## DATA LISTING:
◇ ◇ ◇ ◇
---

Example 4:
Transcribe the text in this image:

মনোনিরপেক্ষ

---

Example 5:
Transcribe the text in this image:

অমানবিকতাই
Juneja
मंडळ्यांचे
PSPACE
◇ ◇ ◇ ◇
## EXERCISE PROMPT:
Take the entries above and return all of them exactly.

## SOLUTION TO THIS TASK:
---

Example 4:
Transcribe the text in this image:

মনোনিরপেক্ষ

---

Example 5:
Transcribe the text in this image:

অমানবিকতাই
Juneja
मंडळ्यांचे
PSPACE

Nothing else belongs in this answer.